- Directed by: Elizabeth Allen Rosenbaum
- Written by: Erin Cardillo; Richard Keith;
- Based on: The Bodyguard by Katherine Center
- Produced by: Gina Matthews; Grant Scharbo; Jared Padalecki; Genevieve Padalecki;
- Starring: Leighton Meester; Jared Padalecki;
- Production companies: Little Engine Productions; Living in the Asterisk;
- Distributed by: Netflix
- Release date: November 18, 2026;
- Country: United States
- Language: English

= Guarding Stars =

Guarding Stars is an upcoming American Christmas romantic comedy film based on the novel The Bodyguard by Katherine Center. Directed by Elizabeth Allen Rosenbaum and written by Erin Cardillo and Richard Keith, it stars Leighton Meester and Jared Padalecki.

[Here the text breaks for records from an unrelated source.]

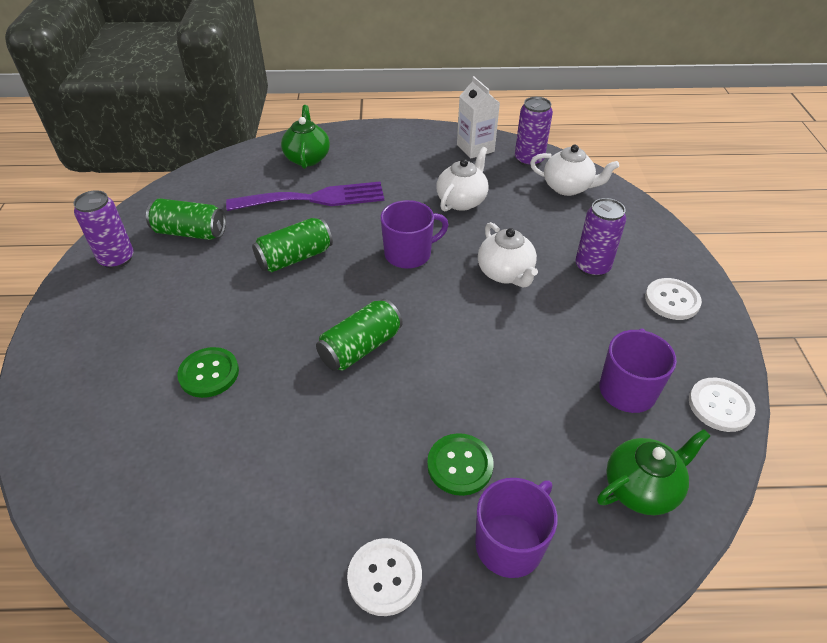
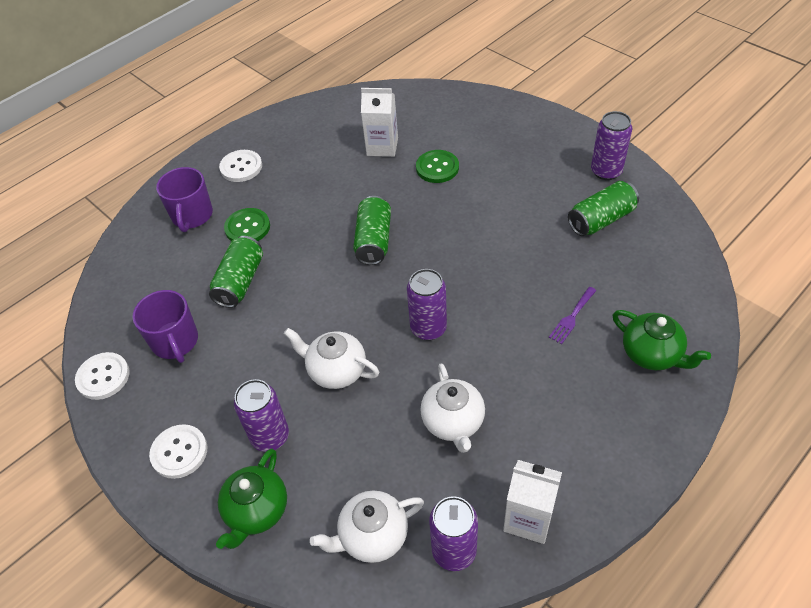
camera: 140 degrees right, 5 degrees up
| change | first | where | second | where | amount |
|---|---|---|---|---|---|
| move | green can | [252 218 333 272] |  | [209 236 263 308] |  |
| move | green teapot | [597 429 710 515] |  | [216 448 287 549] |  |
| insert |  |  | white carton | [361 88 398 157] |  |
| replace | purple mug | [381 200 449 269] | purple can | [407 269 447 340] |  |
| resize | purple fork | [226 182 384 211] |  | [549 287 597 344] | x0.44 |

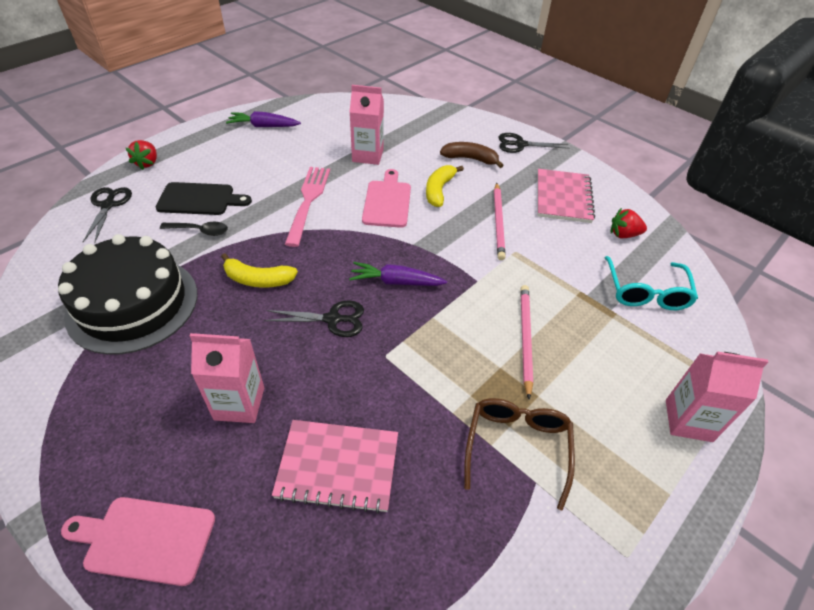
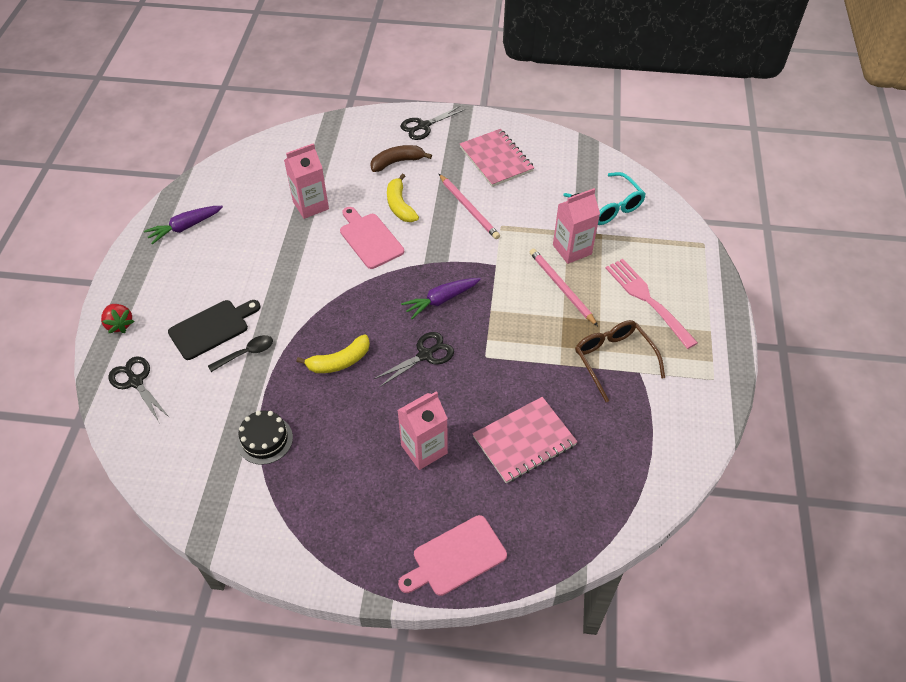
camera: 35 degrees left, 5 degrees up
| change | first | where | second | where | amount |
|---|---|---|---|---|---|
| resize | black cake | [58 234 197 355] |  | [237 411 293 465] | x0.47 |
| move | pink carton | [666 351 768 442] |  | [553 188 600 264] |  |
| move | pink fork | [285 167 330 247] |  | [605 259 698 349] |  |
| delete | red strawberry | [611 208 647 238] |  |  |  |

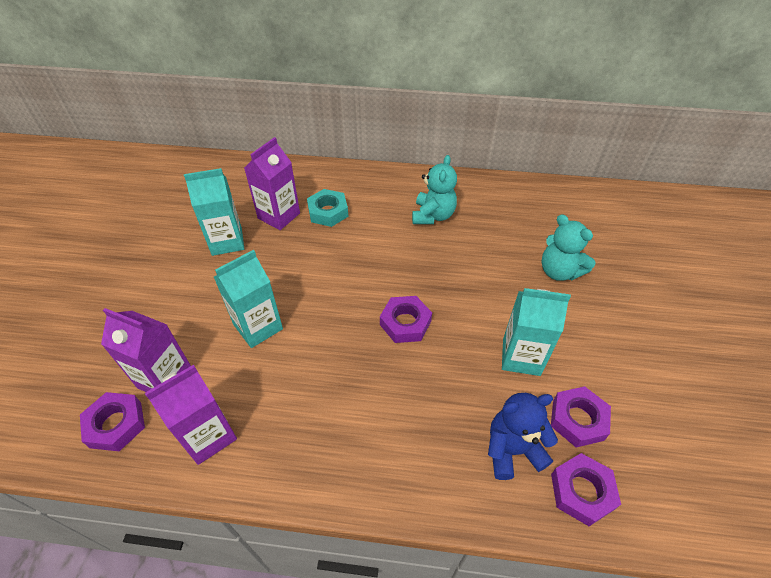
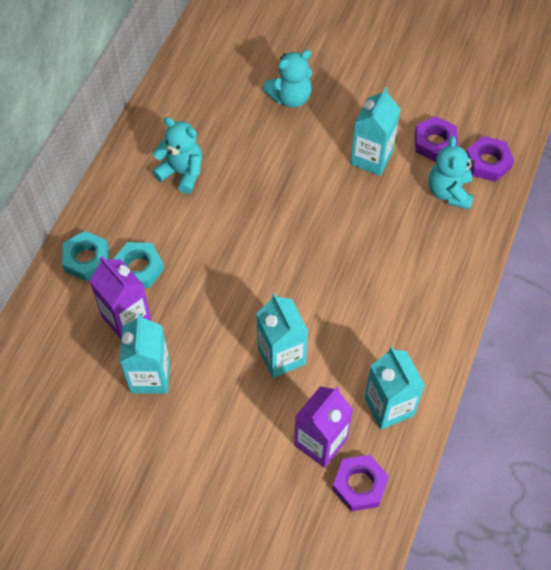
camera: 75 degrees left, 10 degrees up
| change | first | where | second | where | amount |
|---|---|---|---|---|---|
| insert |  |  | turquoise nut | [62 231 109 281] |  |
| recolor | purple carton | [145 365 237 465] | turquoise carton | [364 346 425 430] |  |
| recolor | blue teddy bear | [488 393 558 480] | turquoise teddy bear | [428 136 475 210] |  |
| delete | purple nut | [380 296 432 343] |  |  |  |

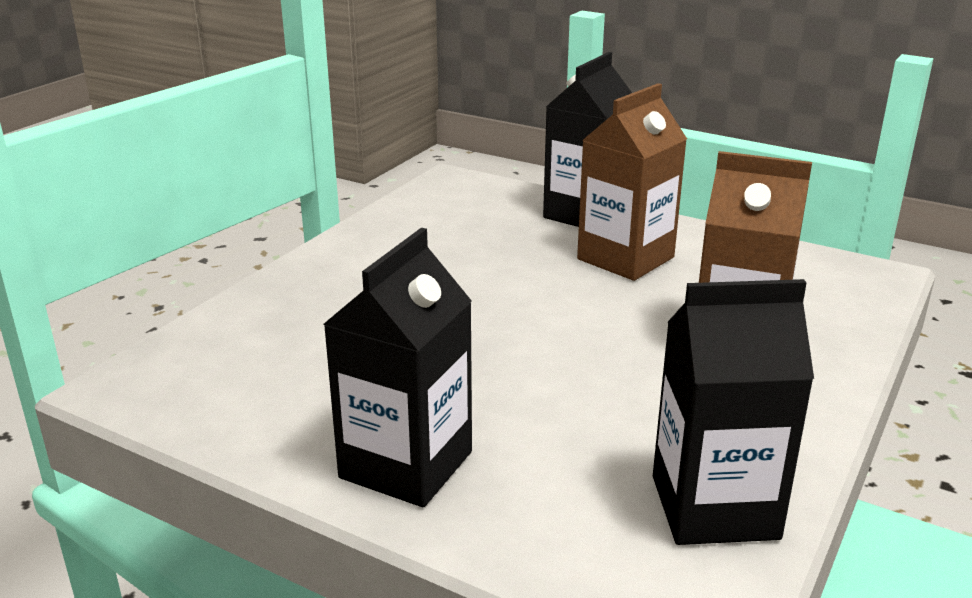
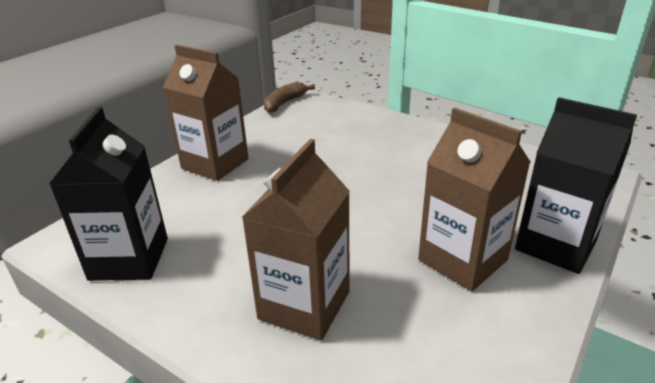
camera: 95 degrees right, 5 degrees up
| change | first | where | second | where | amount |
|---|---|---|---|---|---|
| recolor | black carton | [323 228 472 507] | brown carton | [163 45 248 181] |  |
| insert |  |  | brown banana | [264 82 315 113] |  |

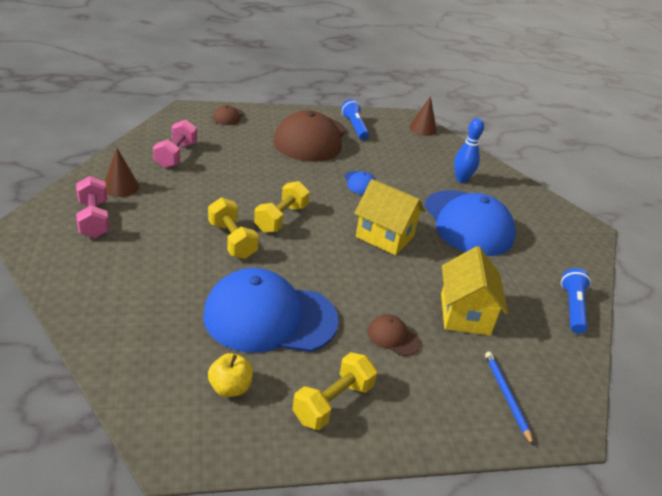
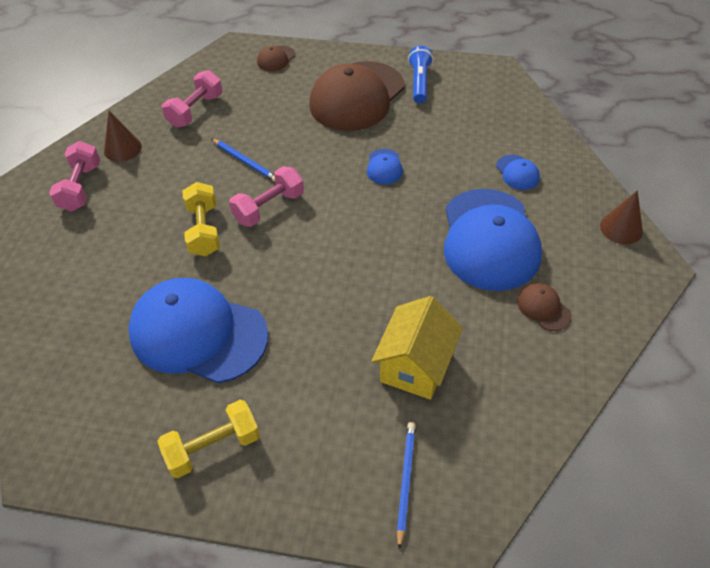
camera: 25 degrees right, 15 degrees up
| change | first | where | second | where | amount |
|---|---|---|---|---|---|
| insert |  |  | blue pencil | [212 139 275 182] |  |
| recolor | yellow dumbbell | [254 181 310 233] | pink dumbbell | [229 166 304 227] |  |
| replace | blue bowling pin | [454 118 484 183] | blue cap | [496 155 540 190] |  |
| move | brown cap | [368 314 421 356] |  | [517 283 572 331] |  |
| move | brown cone | [409 96 437 136] |  | [600 190 643 244] |  |
| delete | yellow apple | [208 353 253 397] |  |  |  |
| delete | yellow house | [354 179 425 255] |  |  |  |
| delete | blue flashlight | [561 268 591 334] |  |  |  |

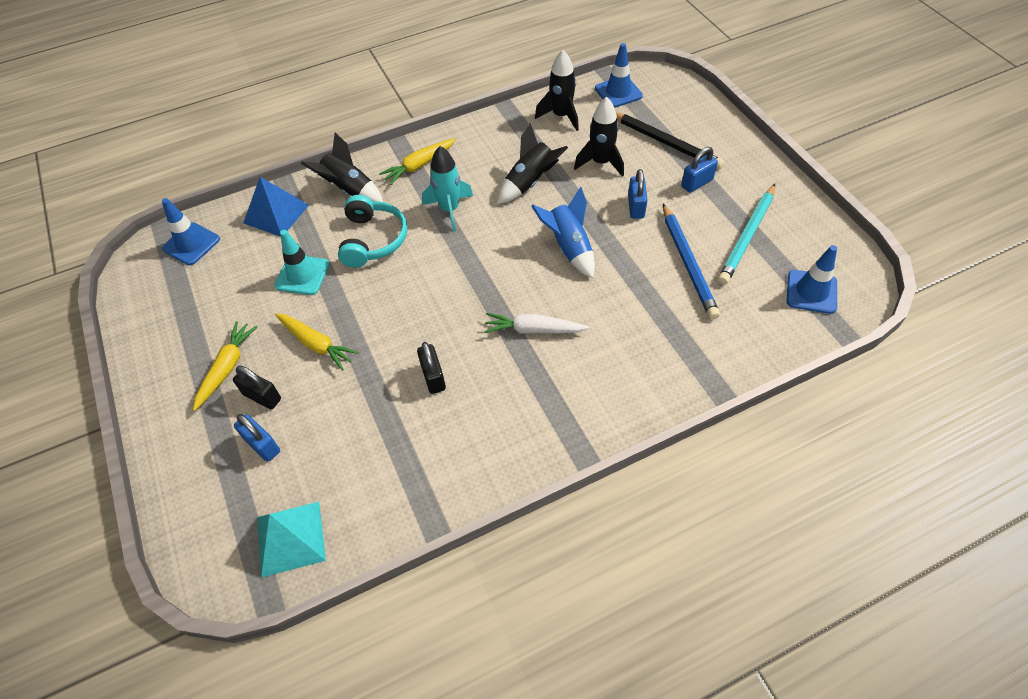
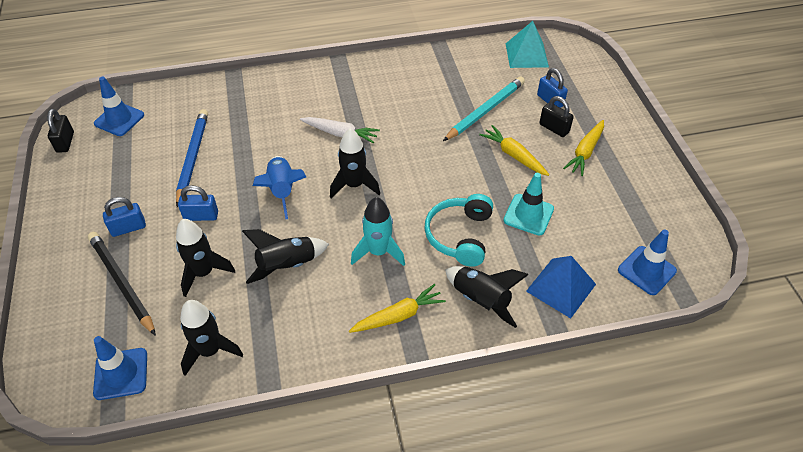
camera: 170 degrees left, 5 degrees down
| change | first | where | second | where | amount |
|---|---|---|---|---|---|
| move | black padlock | [417 342 446 394] |  | [47 109 74 153] |  |
| rotate | blue padlock | [628 169 648 219] |  | [178 185 218 221] | 75 degrees clockwise |
| insert |  |  | black rocket | [330 129 380 198] |  |
| move | turquoise pencil | [718 184 775 285] |  | [443 76 525 141] |  |

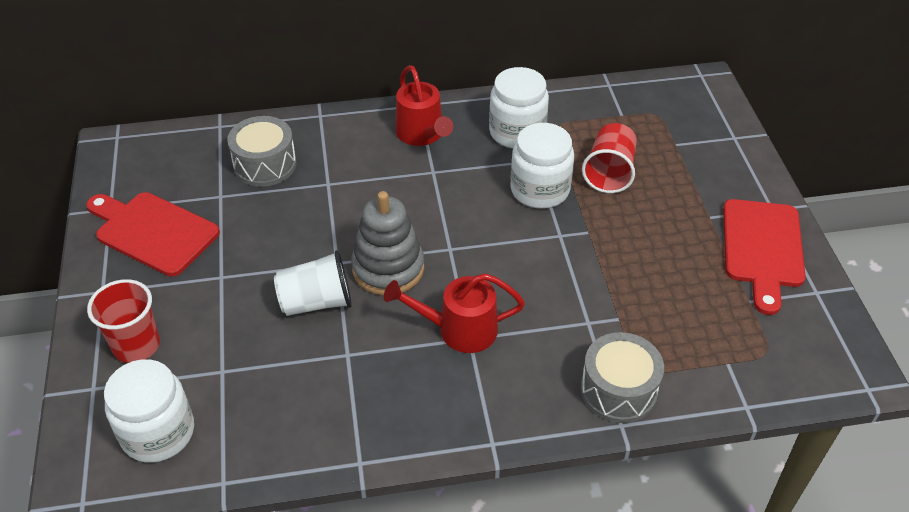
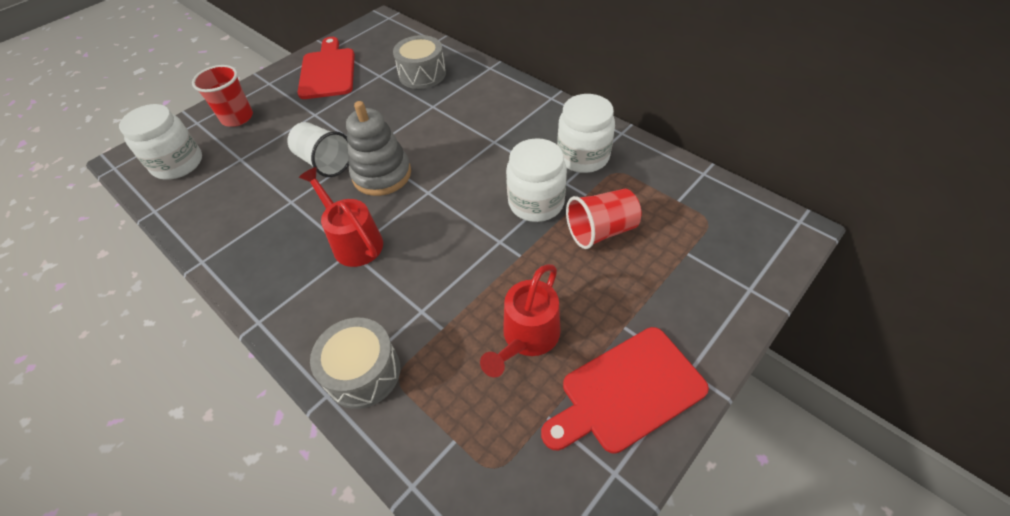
camera: 55 degrees right, 5 degrees up
| change | first | where | second | where | amount |
|---|---|---|---|---|---|
| move | red watering can | [395 65 453 146] |  | [480 264 560 377] |  |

The film is scheduled to be released on Netflix on November 18, 2026.

==Plot==
When a no-nonsense bodyguard is assigned to protect a charming action star over the holidays sparks fly, secrets unravel, and Christmas gets a whole lot more complicated.

==Cast==
- Leighton Meester as Hanna Brooks
- Jared Padalecki as Jack Stapleton
- Andie MacDowell
- Walker Hayes
- Noah LaLonde
- Siobhan Williams as Ella Mae
- Rachael Ancheril
- Phil Brooks
- Ava Max
- Toby Sandeman
- CM Punk as Doghouse

==Production==
On September 18, 2025 it was announced that Jared Padalecki and Leighton Meester would star in Katherine Center's book The Bodyguard film adaptation, with Elizabeth Allen Rosenbaum serving as director. On November 20, 2025 it was announced that Andie MacDowell, Walker Hayes, Noah LaLonde and Toby Sanderman would feature in the film, with Erin Cardillo and Richard Keith as writers and Gina Matthews, Grant Scharbo and Jared and Genevieve Padalecki as producers. On December 3, 2025 CM Punk joined the cast. On January 7, 2026 it was revealed that the film would be titled Guarding Stars.

==Release==
The film is scheduled to premiere on Netflix on November 18, 2026.